Wednesday: What’s Hot on CanLII

Each Wednesday we tell you which three English-language cases and which French-language case have been the most viewed* on CanLII and we give you a small sense of what the cases are about.

For this last week:

1. Adam v. Canada (Environment), 2011 FC 962

[35] Considering all of the foregoing, and keeping in mind that “[i]nterpretations of treaties and statutory provisions which have an impact upon treaty or aboriginal rights must be approached in a manner which maintains the integrity of the Crown” (Badger, above), the Minister clearly erred in reaching his decision by failing to take into account the First Nations Applicants’ Treaty Rights and the honour of the Crown in interpreting his mandate under subsection 80(2). The Decision therefore warrants being set aside on that basis alone (Little Salmon, above). Additional support for this conclusion arguably is provided by the established principles that: (i) “any ambiguities or doubtful expressions in the wording of the treaty or document must be resolved in favour of the Indians”; and (ii) “any limitations which restrict the rights of Indians under treaties must be narrowly construed” (Badger, above).

(Check for commentary on CanLII Connects)

2. Easy Loan Corporation v Wiseman, 2017 ABCA 58

[45] Much has been written (in support and otherwise, academically and by judges in subsequent cases) about all these cases but for present purposes it is only necessary to discuss their legal propositions. By way of preview, the guiding principle is that courts should “apply the method which is the more just, convenient and equitable in the circumstances”: LSUC. And, there appears to be little doubt that LIBR (even if not applied) is the fairest rule but also the most difficult to apply in practice because of the detailed calculations it requires.

(Check for commentary on CanLII Connects)
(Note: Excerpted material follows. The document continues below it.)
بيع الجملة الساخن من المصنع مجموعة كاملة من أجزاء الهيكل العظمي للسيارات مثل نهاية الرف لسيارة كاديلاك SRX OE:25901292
3. Jarbeau v. McLean, 2017 ONCA 115

[52] The trial judge characterized both jury assessments of diminution of value and cost to repair as perverse, and reluctantly gave judgment for the lesser amount. As shown above, there was evidence before the jury justifying both assessments. Absent a reasoned basis for deciding whether to grant judgment for diminution in value or cost to repair, it falls to this court to make that decision.

(Check for commentary on CanLII Connects)

The most-consulted French-language decision was Choquette c. Air Canada, 2017 QCCS 234

[42] Dans son interrogatoire, le demandeur reconnaît être satisfait du prix payé lorsqu’il achète son billet par le site d’Air Canada. Il admet également avoir pu constater le prix chargé pour le supplément carburant. Enfin, le voyage tel que prévu a eu lieu et le transporteur a donc rempli son obligation d’effectuer le transport. Ce n’est qu’à son retour que Monsieur Choquette s’est interrogé, suite à une discussion avec un ami, sur le coût réel du carburant[15].

(Check for commentary on CanLII Connects)

* As of January 2014 we measure the total amount of time spent on the pages rather than simply the number of hits; as well, a case once mentioned won’t appear again for three months.